Gilbert K. Chesterton

martedì 19 luglio 2011

Carestia nel Corno d'Africa

Per fronteggiare le emergenze i bisogni essenziali delle popolazioni nel Corno d’Africa colpite da una grave siccità e dalla conseguente carestia, la Presidenza della Conferenza Episcopale Italiana ha stanziato un milione di euro dai fondi derivanti dall’otto per mille.

«In risposta all’accorato invito del Santo Padre – si legge in una nota - a operare per sollevare le popolazioni nel Corno d’Africa, colpite da una grave siccità e dalla conseguente carestia, la Presidenza della Conferenza Episcopale Italiana invita a pregare per le comunità e a sostenere le iniziative di solidarietà promosse dalla Caritas italiana».
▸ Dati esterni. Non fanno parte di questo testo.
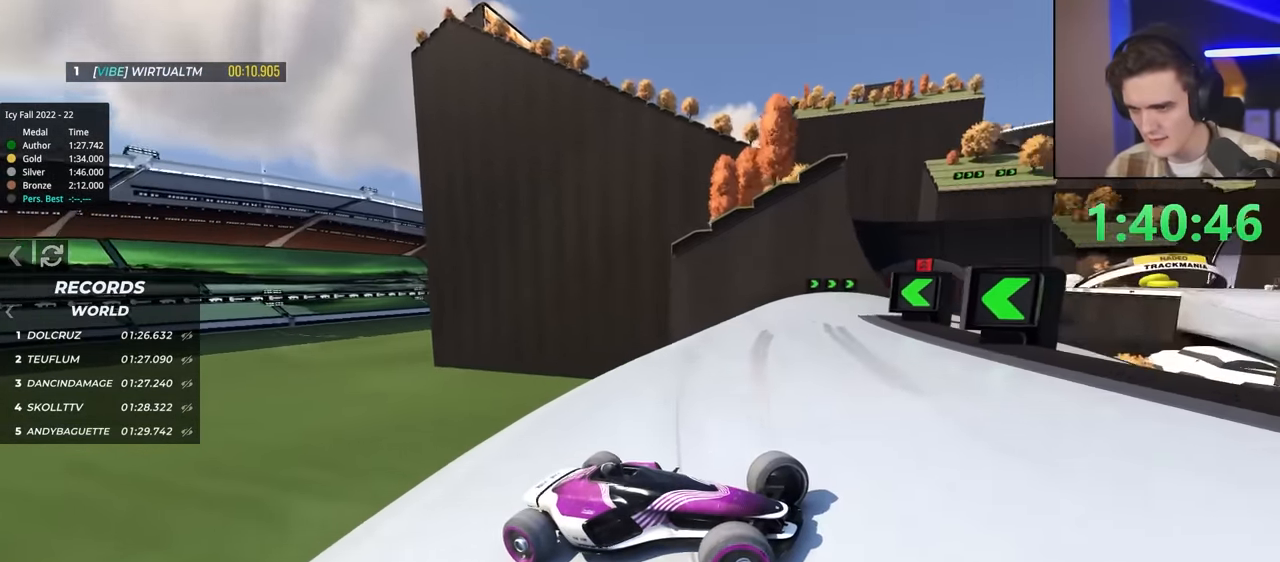
{"keys": ["left", "up"], "events": [[167, "up", "up"], [250, "up", "down"], [350, "up", "up"], [500, "up", "down"]]}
«L’apposito Comitato per gli interventi caritativi a favore del Terzo Mondo  - prosegue il comunicato -  provvederà all’erogazione della somma accordata, accogliendo le richieste che stanno pervenendo o perverranno, sostenendo direttamente progetti di enti ecclesiali locali che operano in collegamento con le istituzioni caritative della Conferenza Episcopale o delle Diocesi del luogo».


E anche la rete Caritas si mobilita in aiuto dei paesi del Corno d’Africa. La Caritas Ambrosiana, con Caritas Italiana, lancia dunque una raccolta  fondi per sostenere i progetti di aiuti umanitari alla popolazione.
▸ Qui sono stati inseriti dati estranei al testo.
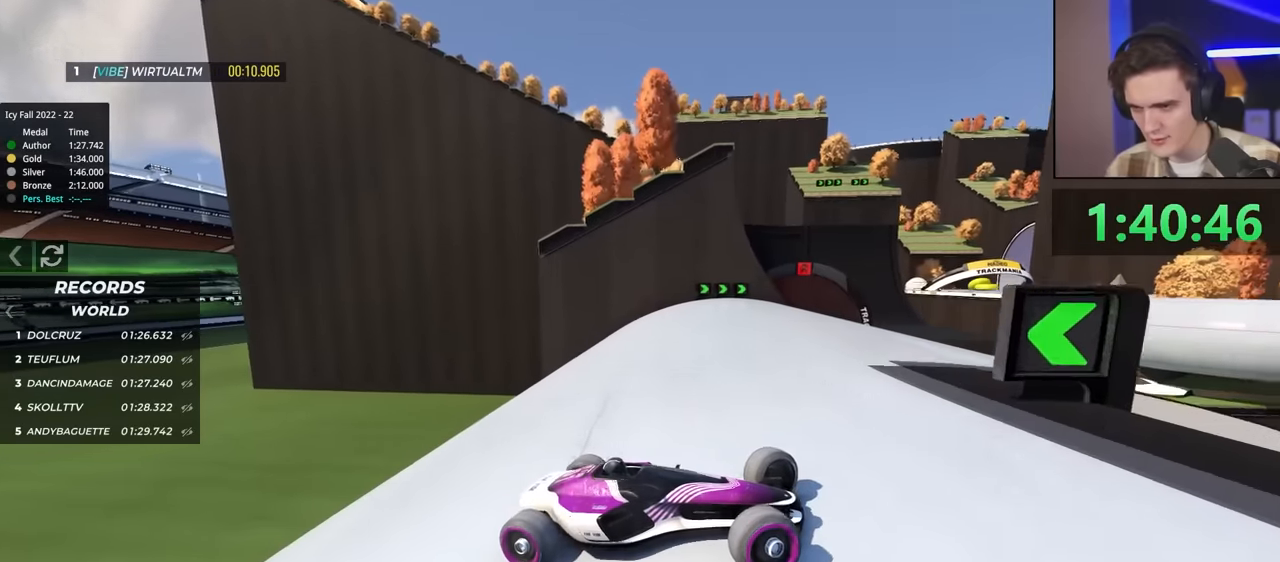
{"keys": ["left"], "events": [[417, "up", "up"]]}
«Dopo due anni di precipitazioni – si legge in un  comunicato - ai minimi storici il prezzo del cibo e dell’acqua è salito alle  stelle in tutta la regione. Si stima che non riescano a far fronte  alle necessità quotidiane 3,2 milioni di persone in Kenya, 2,6 in  Somalia, 3,2 in Etiopia 117 mila a Gibuti. A soffrire sono soprattutto i bambini: in Somalia, in particolare, uno su tre è denutrito. E,  proprio in questo paese, paradossalmente ora è l’acqua troppo  abbondante a causare problemi: le piogge torrenziali cadute negli  ultimi giorni stanno aggravando una situazione già oltre il limite».
 La rete Caritas si è attivata per rispondere in modo adeguato e tempestivo a questa crisi. In Somalia, Caritas Somalia attraverso  l’operazione Lifeline, raggiunge con aiuti d’urgenza 7 mila persone,  di cui 1.400 bambini e anziani. Inoltre la rete Caritas sta offrendo  assistenza a 70 mila persone seminomadi nel Somaliland Orientale.

Importanti iniziative sono in corso anche in Kenya, in Etiopia, in  Eritrea. A rafforzamento delle azioni già avviate la rete Caritas sta predisponendo un programma globale d’aiuti d’urgenza per i quattro  Paesi, il cui lancio è previsto nelle prossime settimane. In  particolare, Caritas Italiana è impegnata da anni nel Corno D’Africa, in collaborazione con le chiese locali, in ambiti diversi: salute, lotta all’esclusione sociale, istruzione e per questa emergenza è in  costante contatto con le Caritas Africane attive nei paesi colpiti  dalla siccità.